Brett Favre is among the outliers after he did the retirement dance for about half a decade before finally hanging up his cleats. You also can’t convince me Warren Moon is made of normal bones.

But of the 11 retired quarterbacks listed, six either walked away at the age of 38 or didn’t make it that far. Often the end came due to injury, like John Elway’s wonky knee forcing him to finally give in, or Joe Montana being severely slowed by an elbow injury late in his career.

Roethlisberger has remained healthy while missing only seven games over the past five seasons. Eventually, though, the abuse of suffering through six seasons when he had to absorb 40-plus sacks will add up. He’s tough and resilient, but Roethlisberger is still assembled using normal human parts (unlike Moon?). Prior to the 2014 season, he needed minor surgery to relieve discomfort in his right knee.

With the youth he’s surrounded by right now (running back Le’Veon Bell and wide receivers Antonio Brown, Martavis Bryant and Markus Wheaton), the Steelers will surely want to squeeze every ounce of prime production left in Roethlisberger’s arm.

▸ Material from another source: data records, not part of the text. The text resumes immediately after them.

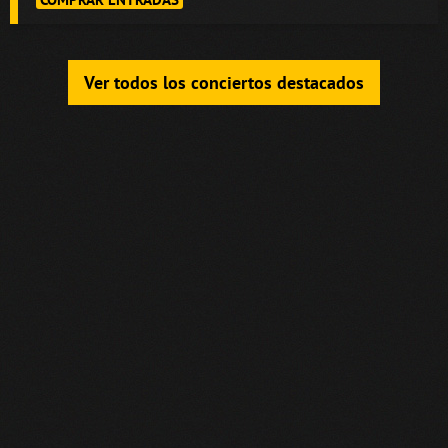
Ver todos los conciertos destacados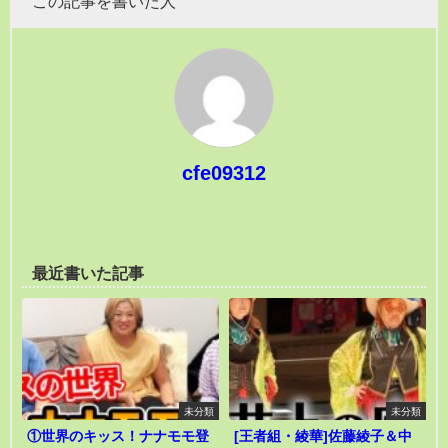
この記事を書いた人
cfe09312
最近書いた記事
未分類
未分類
①世界のキッス！ナナモモ登
[王者組・綾華]佐藤綾子＆中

A four-year extension would accomplish that while spreading out the cap hit. That’s the perk here, and it's all anyone will remember if the Steelers win another Super Bowl during Roethlisberger’s remaining years.

The drawback is being stuck with an aging, lumbering and cap-crippling quarterback under contract through his age-37 season. A quarterback who relies on his unique mobility to evade pass-rushers and improvise.